◆ **Required task**:
Copy out verbatim every line from the start of the records through the line containing "ചിന്തിക്കുന്നവനെ", both ends included.

◆ ◆ ◆

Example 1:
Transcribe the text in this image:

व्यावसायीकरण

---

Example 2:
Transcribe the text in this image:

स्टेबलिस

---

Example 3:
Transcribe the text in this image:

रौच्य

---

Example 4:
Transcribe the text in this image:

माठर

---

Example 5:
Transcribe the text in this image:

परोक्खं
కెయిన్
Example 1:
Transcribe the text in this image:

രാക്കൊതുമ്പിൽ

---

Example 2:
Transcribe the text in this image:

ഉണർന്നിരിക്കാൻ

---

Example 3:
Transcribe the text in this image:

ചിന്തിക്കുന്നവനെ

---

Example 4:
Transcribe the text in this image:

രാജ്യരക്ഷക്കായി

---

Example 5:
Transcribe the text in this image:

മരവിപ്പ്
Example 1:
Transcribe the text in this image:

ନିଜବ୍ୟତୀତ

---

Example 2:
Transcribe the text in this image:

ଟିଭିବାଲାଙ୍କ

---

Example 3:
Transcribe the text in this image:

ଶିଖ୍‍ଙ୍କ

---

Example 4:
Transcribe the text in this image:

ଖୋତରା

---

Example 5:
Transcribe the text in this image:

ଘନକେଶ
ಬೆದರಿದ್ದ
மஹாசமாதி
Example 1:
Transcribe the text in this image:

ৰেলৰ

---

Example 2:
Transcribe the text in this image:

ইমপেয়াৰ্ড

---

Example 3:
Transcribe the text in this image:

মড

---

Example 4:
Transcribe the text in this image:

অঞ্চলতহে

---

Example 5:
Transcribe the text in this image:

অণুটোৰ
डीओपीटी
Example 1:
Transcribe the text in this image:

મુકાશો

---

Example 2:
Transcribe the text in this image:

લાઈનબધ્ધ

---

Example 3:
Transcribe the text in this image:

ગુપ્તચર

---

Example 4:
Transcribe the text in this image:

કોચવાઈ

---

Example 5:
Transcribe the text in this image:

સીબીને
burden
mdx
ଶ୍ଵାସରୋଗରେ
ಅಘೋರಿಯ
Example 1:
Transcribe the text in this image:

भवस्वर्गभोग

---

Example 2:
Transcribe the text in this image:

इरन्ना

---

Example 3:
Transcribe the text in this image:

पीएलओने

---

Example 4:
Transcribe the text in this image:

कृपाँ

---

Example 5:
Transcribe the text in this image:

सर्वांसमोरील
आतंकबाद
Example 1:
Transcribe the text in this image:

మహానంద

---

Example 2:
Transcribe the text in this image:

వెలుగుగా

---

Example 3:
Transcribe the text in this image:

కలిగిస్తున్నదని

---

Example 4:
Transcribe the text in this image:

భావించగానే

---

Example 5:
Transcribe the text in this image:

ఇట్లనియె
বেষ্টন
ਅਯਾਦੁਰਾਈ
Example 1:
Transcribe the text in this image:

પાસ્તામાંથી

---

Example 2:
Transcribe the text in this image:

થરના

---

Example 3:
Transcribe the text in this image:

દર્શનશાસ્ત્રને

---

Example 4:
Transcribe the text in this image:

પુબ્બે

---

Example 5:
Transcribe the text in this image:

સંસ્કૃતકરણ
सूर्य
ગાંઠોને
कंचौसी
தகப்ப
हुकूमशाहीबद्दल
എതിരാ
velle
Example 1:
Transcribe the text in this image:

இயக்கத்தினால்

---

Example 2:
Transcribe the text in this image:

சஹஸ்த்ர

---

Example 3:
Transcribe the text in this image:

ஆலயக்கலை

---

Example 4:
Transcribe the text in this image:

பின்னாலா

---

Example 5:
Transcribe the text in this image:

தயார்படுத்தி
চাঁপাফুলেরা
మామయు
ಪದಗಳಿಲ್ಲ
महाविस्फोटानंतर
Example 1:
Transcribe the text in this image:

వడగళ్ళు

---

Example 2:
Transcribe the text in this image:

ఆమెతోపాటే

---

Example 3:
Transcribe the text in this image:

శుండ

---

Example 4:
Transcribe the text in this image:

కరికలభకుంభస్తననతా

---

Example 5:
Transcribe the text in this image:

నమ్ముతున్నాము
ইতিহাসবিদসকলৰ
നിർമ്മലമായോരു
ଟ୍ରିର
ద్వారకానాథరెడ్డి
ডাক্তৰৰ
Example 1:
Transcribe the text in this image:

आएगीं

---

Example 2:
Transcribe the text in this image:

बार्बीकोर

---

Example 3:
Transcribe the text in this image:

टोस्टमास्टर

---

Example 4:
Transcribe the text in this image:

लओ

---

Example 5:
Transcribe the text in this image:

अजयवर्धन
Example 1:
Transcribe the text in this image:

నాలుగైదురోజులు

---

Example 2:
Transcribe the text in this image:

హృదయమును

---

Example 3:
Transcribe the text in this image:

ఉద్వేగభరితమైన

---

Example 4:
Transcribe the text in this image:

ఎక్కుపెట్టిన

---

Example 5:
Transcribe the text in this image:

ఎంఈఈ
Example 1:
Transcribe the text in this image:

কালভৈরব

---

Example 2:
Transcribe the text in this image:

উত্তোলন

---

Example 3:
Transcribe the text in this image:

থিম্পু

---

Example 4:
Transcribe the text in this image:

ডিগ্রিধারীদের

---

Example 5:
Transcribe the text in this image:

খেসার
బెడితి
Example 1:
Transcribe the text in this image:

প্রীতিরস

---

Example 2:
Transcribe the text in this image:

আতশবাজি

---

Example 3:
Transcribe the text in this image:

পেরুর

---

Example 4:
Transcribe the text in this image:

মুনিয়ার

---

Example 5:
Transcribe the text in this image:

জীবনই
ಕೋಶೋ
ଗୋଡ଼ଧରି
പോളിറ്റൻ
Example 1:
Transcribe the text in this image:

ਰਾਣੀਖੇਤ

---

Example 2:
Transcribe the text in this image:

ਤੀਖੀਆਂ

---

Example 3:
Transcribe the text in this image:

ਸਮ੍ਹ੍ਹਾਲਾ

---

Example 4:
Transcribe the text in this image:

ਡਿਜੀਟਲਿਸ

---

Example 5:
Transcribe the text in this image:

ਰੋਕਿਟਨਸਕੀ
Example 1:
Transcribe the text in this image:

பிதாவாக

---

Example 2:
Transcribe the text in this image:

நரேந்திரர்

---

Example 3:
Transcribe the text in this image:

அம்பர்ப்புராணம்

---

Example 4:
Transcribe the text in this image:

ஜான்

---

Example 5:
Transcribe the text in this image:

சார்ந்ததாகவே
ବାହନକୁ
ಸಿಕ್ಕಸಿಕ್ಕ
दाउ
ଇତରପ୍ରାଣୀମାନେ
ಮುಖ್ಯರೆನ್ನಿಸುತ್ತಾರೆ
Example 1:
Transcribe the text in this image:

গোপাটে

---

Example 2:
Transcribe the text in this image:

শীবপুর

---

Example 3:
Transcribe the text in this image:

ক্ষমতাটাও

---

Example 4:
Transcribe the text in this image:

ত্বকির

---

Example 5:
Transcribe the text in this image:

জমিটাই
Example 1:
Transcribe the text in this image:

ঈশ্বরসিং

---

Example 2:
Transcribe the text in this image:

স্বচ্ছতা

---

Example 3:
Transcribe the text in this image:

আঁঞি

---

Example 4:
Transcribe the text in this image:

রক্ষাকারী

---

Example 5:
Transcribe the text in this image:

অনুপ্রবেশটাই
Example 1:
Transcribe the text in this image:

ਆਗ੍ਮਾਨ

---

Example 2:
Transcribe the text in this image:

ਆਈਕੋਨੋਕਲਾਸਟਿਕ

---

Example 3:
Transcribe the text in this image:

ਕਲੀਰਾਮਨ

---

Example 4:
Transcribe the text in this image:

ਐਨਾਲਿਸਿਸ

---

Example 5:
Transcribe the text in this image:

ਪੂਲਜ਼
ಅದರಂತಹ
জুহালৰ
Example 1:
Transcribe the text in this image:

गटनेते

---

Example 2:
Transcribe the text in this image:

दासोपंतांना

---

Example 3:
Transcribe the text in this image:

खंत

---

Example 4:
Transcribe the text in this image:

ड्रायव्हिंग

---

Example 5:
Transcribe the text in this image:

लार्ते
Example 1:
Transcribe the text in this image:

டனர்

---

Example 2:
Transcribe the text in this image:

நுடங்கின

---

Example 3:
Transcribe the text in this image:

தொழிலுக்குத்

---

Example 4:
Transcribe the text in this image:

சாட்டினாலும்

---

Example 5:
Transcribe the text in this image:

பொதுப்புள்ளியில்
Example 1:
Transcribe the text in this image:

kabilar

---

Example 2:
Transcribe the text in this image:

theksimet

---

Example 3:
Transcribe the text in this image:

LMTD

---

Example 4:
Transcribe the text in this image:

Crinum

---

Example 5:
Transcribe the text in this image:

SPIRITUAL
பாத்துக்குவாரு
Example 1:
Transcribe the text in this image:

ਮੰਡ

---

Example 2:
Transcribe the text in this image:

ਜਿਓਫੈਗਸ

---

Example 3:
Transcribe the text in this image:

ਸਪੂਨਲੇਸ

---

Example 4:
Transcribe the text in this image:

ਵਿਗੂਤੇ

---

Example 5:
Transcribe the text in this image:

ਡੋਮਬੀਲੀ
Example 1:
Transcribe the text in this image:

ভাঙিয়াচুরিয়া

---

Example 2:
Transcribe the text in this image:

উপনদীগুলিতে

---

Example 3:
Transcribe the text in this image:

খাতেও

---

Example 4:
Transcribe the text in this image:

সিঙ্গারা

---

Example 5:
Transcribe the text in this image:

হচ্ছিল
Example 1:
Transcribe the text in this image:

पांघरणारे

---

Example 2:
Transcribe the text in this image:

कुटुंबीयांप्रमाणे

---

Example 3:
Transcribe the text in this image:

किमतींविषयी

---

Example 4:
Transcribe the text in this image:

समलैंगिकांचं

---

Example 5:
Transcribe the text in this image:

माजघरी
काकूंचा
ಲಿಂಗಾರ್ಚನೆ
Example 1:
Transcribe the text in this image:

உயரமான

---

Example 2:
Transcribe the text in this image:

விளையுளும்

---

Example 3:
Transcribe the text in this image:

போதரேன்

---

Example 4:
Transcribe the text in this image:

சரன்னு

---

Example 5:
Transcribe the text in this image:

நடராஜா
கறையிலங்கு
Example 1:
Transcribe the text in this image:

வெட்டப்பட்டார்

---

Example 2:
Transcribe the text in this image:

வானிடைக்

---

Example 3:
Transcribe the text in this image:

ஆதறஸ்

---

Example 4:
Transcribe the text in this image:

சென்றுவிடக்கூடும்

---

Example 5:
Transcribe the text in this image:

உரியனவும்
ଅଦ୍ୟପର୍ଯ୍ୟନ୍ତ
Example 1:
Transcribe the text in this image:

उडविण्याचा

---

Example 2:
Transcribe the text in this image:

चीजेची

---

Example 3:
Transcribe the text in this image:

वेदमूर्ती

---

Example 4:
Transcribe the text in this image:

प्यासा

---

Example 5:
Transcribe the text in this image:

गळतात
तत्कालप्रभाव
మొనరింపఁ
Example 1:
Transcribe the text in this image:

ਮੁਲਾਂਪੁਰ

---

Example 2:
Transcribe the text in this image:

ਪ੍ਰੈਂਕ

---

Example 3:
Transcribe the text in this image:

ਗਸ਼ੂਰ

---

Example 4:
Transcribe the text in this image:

◆ ◆ ◆

◆ **Task solution**:
Example 1:
Transcribe the text in this image:

व्यावसायीकरण

---

Example 2:
Transcribe the text in this image:

स्टेबलिस

---

Example 3:
Transcribe the text in this image:

रौच्य

---

Example 4:
Transcribe the text in this image:

माठर

---

Example 5:
Transcribe the text in this image:

परोक्खं
కెయిన్
Example 1:
Transcribe the text in this image:

രാക്കൊതുമ്പിൽ

---

Example 2:
Transcribe the text in this image:

ഉണർന്നിരിക്കാൻ

---

Example 3:
Transcribe the text in this image:

ചിന്തിക്കുന്നവനെ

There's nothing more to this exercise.